_Consigne 1_
Dans l'article sur l'assassinat de Fawzi al-Mansouri, dans quel quartier de Benghazi l'engin explosif a-t-il détoné ?
_Consigne 2_
Condensez le paragraphe de l'article sur l'assassinat de Fawzi al-Mansouri qui commence par « Les alignements de la Libye demeurent mêlés », en conservant ses faits principaux.

_Texte retenu_
Un attentat à la bombe a tué Fawzi al-Mansouri, chef du renseignement militaire de l’Armée nationale libyenne de Khalifa Haftar, lorsqu’un engin explosif a détoné dans son véhicule devant son domicile, dans le quartier de Hawari à Benghazi, le 10 août, a rapporté Reuters, citant deux sources sécuritaires. Le commandement de Haftar l’a qualifié de « martyr », promettant de punir les responsables. Aucun groupe n’a revendiqué cet attentat.
Mansouri dirigeait le renseignement militaire de l’ANL depuis 2024, après avoir précédemment commandé des forces dans la région méridionale de Sebha. Cet assassinat surprend moins par le rang de la victime que par le lieu où il s’est produit. Benghazi constitue le cœur administratif et sécuritaire du commandement oriental de Haftar, et la réussite d’un tel attentat y révèle des failles au sein d’une structure sécuritaire qui projetait un contrôle assuré depuis des années.
Ce moment est politiquement sensible. La Libye a consacré des mois à de nouveaux efforts visant à combler son clivage est-ouest, y compris des pourparlers sur l’unification sécuritaire menés par la MANUL à Benghazi, ainsi qu’un effort de médiation pakistanais jusqu’ici non signalé, a rapporté Reuters en juillet, ayant proposé un plan de transition de 36 mois faisant du fils de Haftar, Saddam, le président d’un Conseil présidentiel conjoint, tandis que Haftar conserverait l’autorité sur le budget. Massad Boulos, conseiller présidentiel américain pour l’Afrique, a par ailleurs plaidé pour une intégration économique et militaire entre les camps rivaux, selon l’agence de presse officielle libyenne. Toute instabilité à Benghazi risque de se propager à la structure de commandement contribuant à sécuriser le Croissant pétrolier et les terminaux d’exportation de l’est, compliquant ce cadre soutenu par les États-Unis.
Les alignements de la Libye demeurent mêlés, plutôt que nettement pro-occidentaux ou pro-russes. Le bloc oriental de Haftar bénéficie depuis longtemps du soutien de la Russie, de l’Égypte et des Émirats arabes unis, tout en s’engageant dans la diplomatie actuelle de Washington. Le Gouvernement d’unité nationale, basé à Tripoli, demeure reconnu internationalement et plus proche de la Turquie. L’assassinat de Mansouri ne devrait pas, à lui seul, mettre fin aux négociations, mais il rappelle que l’ouverture politique de la Libye repose encore sur des fondations sécuritaires fragiles.

_Données disponibles_
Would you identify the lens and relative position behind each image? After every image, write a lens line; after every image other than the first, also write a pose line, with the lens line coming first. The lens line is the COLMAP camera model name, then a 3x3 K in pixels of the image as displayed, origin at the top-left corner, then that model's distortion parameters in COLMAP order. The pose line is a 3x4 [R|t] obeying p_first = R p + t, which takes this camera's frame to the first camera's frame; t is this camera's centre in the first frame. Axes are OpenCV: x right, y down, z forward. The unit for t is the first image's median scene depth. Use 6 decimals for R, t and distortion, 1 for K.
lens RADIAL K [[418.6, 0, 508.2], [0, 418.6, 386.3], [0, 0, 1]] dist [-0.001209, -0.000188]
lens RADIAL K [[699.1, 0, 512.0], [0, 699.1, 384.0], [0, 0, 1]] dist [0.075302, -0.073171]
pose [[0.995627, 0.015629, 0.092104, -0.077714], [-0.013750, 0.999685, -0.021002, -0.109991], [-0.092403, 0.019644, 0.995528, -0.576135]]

_Réponse rédigée 1_
Dans le quartier de Hawari.

_Réponse rédigée 2_
La Libye n'est ni nettement pro-occidentale ni nettement pro-russe. Le bloc oriental de Haftar, soutenu de longue date par la Russie, l'Égypte et les Émirats arabes unis, participe aussi à la diplomatie actuelle de Washington. Le Gouvernement d'unité nationale, basé à Tripoli et reconnu internationalement, est plus proche de la Turquie. L'assassinat de Mansouri ne devrait pas à lui seul mettre fin aux négociations, mais il rappelle que l'ouverture politique du pays repose sur des fondations sécuritaires fragiles.